**INSTRUCTIONS FOR THE TASK**
Could you quote the passage on characterizing EB strains in full, word for word?

Characterization of EB strains.

In this study, we used EB clinical strains collected from different clinical specimens at the University Hospital Città della Salute e della Scienza di Torino from 2016 to 2019. These isolates were identified by MALDI-TOF MS (Bruker Daltonik GmbH, Bremen, Germany), and their antimicrobial susceptibility was determined by a commercially available microdilution method (MicroScan WalkAway 96 Plus; Beckman Coulter, Nyon, Switzerland). For data interpretation, EUCAST recommendations were followed (30).

A disk-based phenotypic method evaluating the inhibitory activity of clavulanate or cloxacillin toward extended-spectrum cephalosporinases (total ESBL + AmpC Confirm kit [Rosco, Taastrup, Denmark]) was used to identify ESBL or ACBL production if CTX and/or ceftazidime (CAZ) MICs were >1 mg/liter.

Stored data
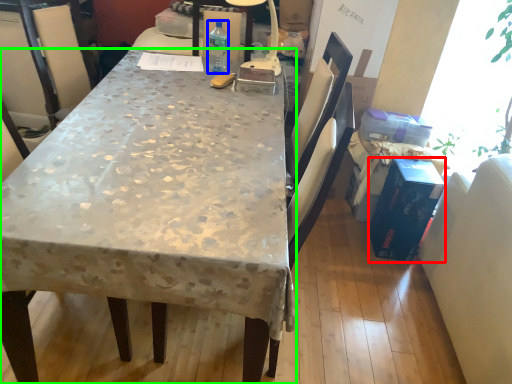
Question: Which is farther away from box (highlighted by a red box)? bottle (highlighted by a blue box) or desk (highlighted by a green box)?

Choices:
 (A) bottle
 (B) desk

Answer: (A)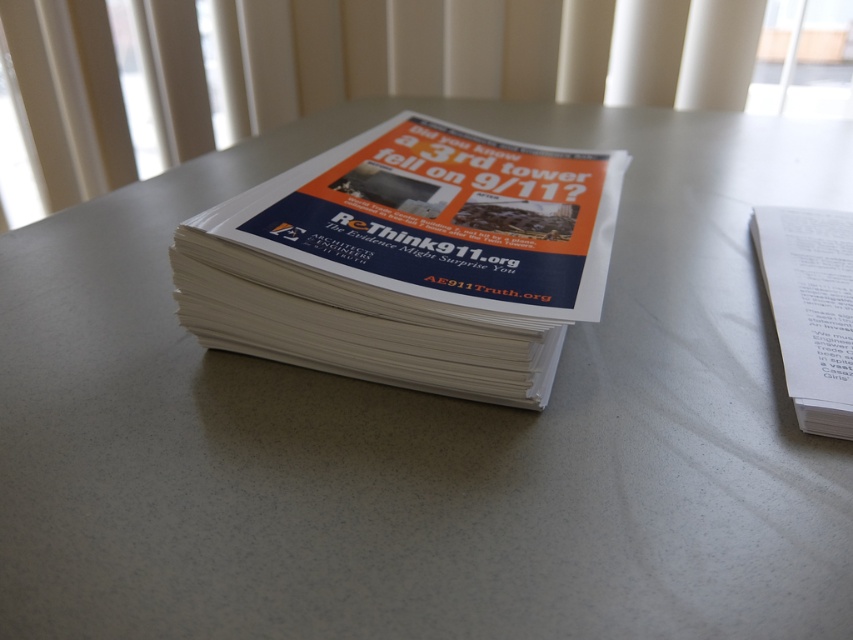
You are organizing a community event and have these two items on a table. You need to place a 40 cm wide decorative board between them. Can the board fit between the white paper flyer at center and the white paper at right without overlapping either?

The distance between the white paper flyer at center and the white paper at right is 41.40 centimeters. Since the board is 40 cm wide, it can fit between them without overlapping as there is enough space.

You are organizing printed materials on a table. You have a white paper flyer at center and a white paper at right. Which one is covering part of the other?

The white paper flyer at center is positioned over the white paper at right, so it is covering part of it.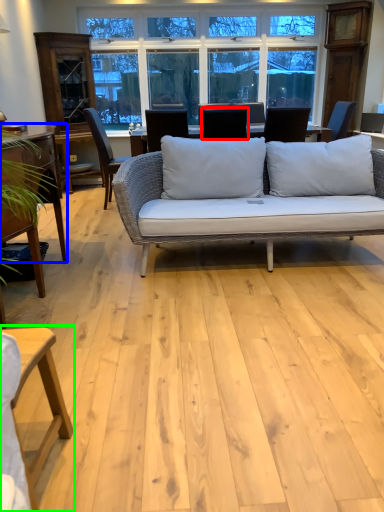
Question: Which is farther away from chair (highlighted by a red box)? table (highlighted by a blue box) or table (highlighted by a green box)?

Choices:
 (A) table
 (B) table

Answer: (B)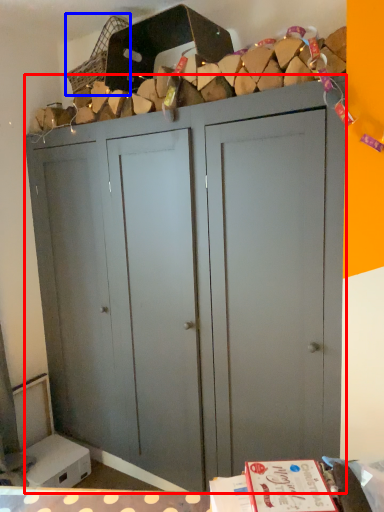
Question: Which point is closer to the camera, cupboard (highlighted by a red box) or basket (highlighted by a blue box)?

Choices:
 (A) cupboard
 (B) basket

Answer: (A)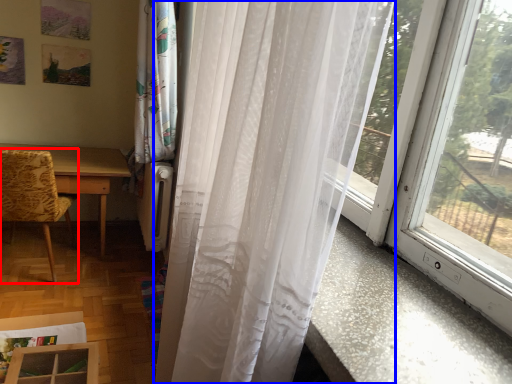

**ANSWER SECTION**
Characterization of EB strains.

In this study, we used EB clinical strains collected from different clinical specimens at the University Hospital Città della Salute e della Scienza di Torino from 2016 to 2019. These isolates were identified by MALDI-TOF MS (Bruker Daltonik GmbH, Bremen, Germany), and their antimicrobial susceptibility was determined by a commercially available microdilution method (MicroScan WalkAway 96 Plus; Beckman Coulter, Nyon, Switzerland). For data interpretation, EUCAST recommendations were followed (30).

A disk-based phenotypic method evaluating the inhibitory activity of clavulanate or cloxacillin toward extended-spectrum cephalosporinases (total ESBL + AmpC Confirm kit [Rosco, Taastrup, Denmark]) was used to identify ESBL or ACBL production if CTX and/or ceftazidime (CAZ) MICs were >1 mg/liter.